## July 2, 2021

### Large Sets 8

#### Posted by Tom Leinster

Previously: Part 7. Next: Part 9

If you’ve been wanting to follow this series but haven’t had time to keep up, now’s a good moment to hop back on board — I won’t assume much of what’s gone before.

Back in the mists of time, when I took a first undergraduate course on axiomatic set theory, I was exhilarated by the extraordinary world of infinite sets I saw opening up before me. In that world, addition is the same as multiplication! Which is the same as maximum!
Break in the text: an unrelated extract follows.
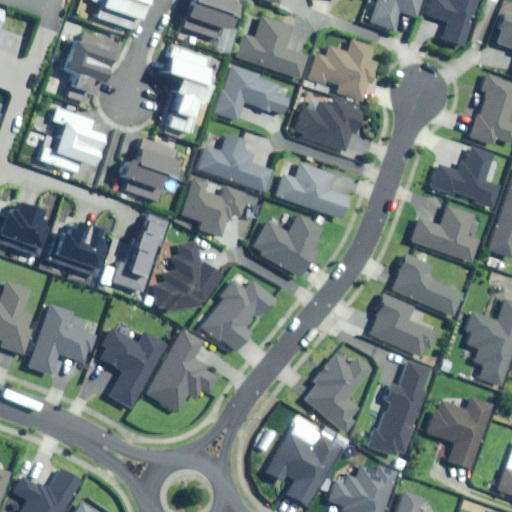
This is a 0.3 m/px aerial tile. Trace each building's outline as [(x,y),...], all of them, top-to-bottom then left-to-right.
[(139,0),(96,0),(90,18),(129,31),(139,0)] [(229,19),(234,4),(228,2),(228,0),(183,0),(182,5),(174,32),(215,45),(219,31),(225,33),(229,19)] [(418,0),(374,0),(366,23),(388,32),(395,12),(411,19),(418,0)] [(444,0),(444,2),(437,0),(428,0),(422,17),(442,23),(436,40),(457,47),(473,0),(444,0)] [(509,49),(507,54),(511,55),(511,67),(509,75),(511,75),(511,13),(510,17),(500,14),(490,43),(509,49)] [(288,28),(258,17),(256,24),(245,20),(232,57),(294,80),(302,57),(280,49),(288,28)] [(80,104),(81,100),(90,103),(104,62),(111,64),(118,44),(80,31),(77,41),(68,38),(55,75),(64,78),(61,88),(64,89),(61,97),(80,104)] [(332,96),(356,106),(374,64),(366,60),(370,50),(347,40),(342,53),(326,46),(322,56),(315,53),(304,80),(320,86),(322,81),(336,87),(332,96)] [(195,112),(191,110),(194,103),(198,105),(206,82),(200,80),(208,59),(168,44),(158,71),(173,76),(167,92),(172,93),(161,124),(183,132),(189,117),(192,118),(195,112)] [(239,105),(266,116),(268,111),(277,115),(283,100),(271,95),(274,86),(255,78),(256,76),(228,65),(209,113),(232,123),(239,105)] [(511,96),(511,85),(482,75),(477,89),(481,91),(477,101),(480,102),(475,116),(472,115),(464,138),(488,147),(491,140),(507,145),(511,130),(511,125),(503,122),(511,96)] [(329,99),(326,104),(318,101),(313,114),(303,109),(291,136),(339,156),(355,118),(358,111),(329,99)] [(49,121),(59,124),(51,149),(41,146),(36,160),(73,171),(76,161),(89,165),(99,133),(89,130),(92,120),(53,108),(49,121)] [(222,136),(216,152),(200,147),(193,170),(259,192),(267,169),(253,164),(238,146),(240,142),(222,136)] [(173,149),(138,137),(130,159),(122,156),(115,173),(124,176),(120,188),(153,199),(157,188),(152,186),(157,172),(172,177),(176,165),(168,162),(173,149)] [(329,176),(295,164),(290,179),(279,175),(271,197),(335,220),(343,198),(324,190),(329,176)] [(511,167),(511,168),(483,251),(506,259),(511,240),(511,167)] [(204,184),(188,179),(175,216),(197,223),(194,232),(216,239),(224,215),(233,218),(241,194),(220,187),(216,199),(201,194),(204,184)] [(0,242),(10,246),(26,202),(14,198),(11,207),(7,206),(5,211),(0,209),(0,242)] [(10,246),(35,255),(45,225),(37,223),(40,217),(35,215),(38,206),(26,202),(10,246)] [(468,216),(440,207),(433,226),(413,220),(405,242),(465,263),(473,241),(461,237),(468,216)] [(139,290),(164,221),(144,214),(143,218),(140,217),(136,228),(135,228),(129,245),(130,245),(124,263),(116,261),(110,279),(139,290)] [(309,250),(314,240),(312,239),(318,228),(293,215),(283,234),(262,223),(249,248),(257,252),(255,257),(296,278),(311,251),(309,250)] [(68,266),(84,222),(72,218),(69,226),(65,225),(62,231),(59,230),(57,233),(54,232),(45,258),(68,266)] [(96,227),(84,222),(68,266),(92,275),(103,245),(96,243),(98,236),(93,235),(96,227)] [(161,305),(163,311),(198,304),(218,276),(219,274),(199,259),(197,262),(195,240),(176,242),(177,254),(169,255),(172,269),(162,270),(164,280),(150,282),(155,306),(161,305)] [(429,268),(402,255),(386,289),(447,317),(457,295),(423,280),(429,268)] [(198,325),(232,350),(248,330),(241,324),(251,311),(259,316),(273,297),(248,279),(242,287),(231,279),(218,296),(220,297),(198,325)] [(26,326),(30,315),(20,312),(28,290),(3,281),(0,290),(0,346),(20,354),(29,328),(26,326)] [(378,295),(371,312),(375,314),(365,337),(415,358),(419,348),(425,350),(432,333),(403,322),(408,308),(378,295)] [(511,336),(511,305),(497,300),(490,321),(467,313),(461,330),(466,332),(461,345),(472,349),(468,363),(478,366),(473,380),(495,387),(511,336)] [(69,311),(47,304),(25,366),(47,374),(55,353),(79,362),(90,333),(65,324),(69,311)] [(162,344),(140,332),(135,342),(109,327),(100,343),(104,346),(97,358),(119,370),(105,395),(127,407),(162,344)] [(205,367),(190,359),(199,343),(177,331),(141,396),(173,413),(183,396),(191,400),(196,391),(204,395),(213,378),(202,372),(205,367)] [(352,422),(347,418),(353,409),(341,399),(365,371),(351,359),(343,368),(329,356),(309,380),(314,384),(300,401),(334,430),(341,435),(352,422)] [(426,370),(403,363),(394,388),(386,386),(381,401),(384,402),(375,432),(370,430),(364,449),(391,457),(392,453),(399,455),(426,370)] [(487,405),(465,398),(461,411),(433,401),(422,434),(449,443),(442,462),(465,470),(487,405)] [(288,480),(280,496),(303,509),(337,447),(315,435),(308,448),(283,434),(260,474),(277,483),(281,476),(288,480)] [(511,441),(510,441),(492,492),(511,498),(511,441)] [(378,511),(393,473),(372,466),(370,472),(355,467),(351,479),(341,475),(338,485),(330,482),(323,502),(339,507),(337,511),(336,511),(378,511)] [(57,511),(74,482),(54,471),(43,492),(18,478),(9,495),(23,502),(16,511),(57,511)] [(412,511),(417,498),(397,491),(390,511),(412,511)]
That is,

$X + Y \cong X \times Y \cong max(X, Y)$

for all infinite $X$ and $Y$. It seemed unthinkably exotic.

I then heard this part of cardinal arithmetic called “trivial” for exactly the reasons just stated. Although that description is technically correct, it poured a bucket of cold water over my enthusiasm in a way that only mathematicians can.

So with apologies to my past self, I give you the informal title of this post: the nontrivial part of cardinal arithmetic.

Once we’ve seen that binary addition and multiplication are “trivial”, what’s left to do in cardinal arithmetic? Well, there’s addition and multiplication of infinitely many sets, and there’s exponentiation. Some of the theory of those operations is trivial too, in the sense of following immediately from the isomorphisms

$X + Y \cong X \times Y \cong max(X, Y)$

for infinite $X$ and $Y$. Let’s get that trivial stuff out of the way first.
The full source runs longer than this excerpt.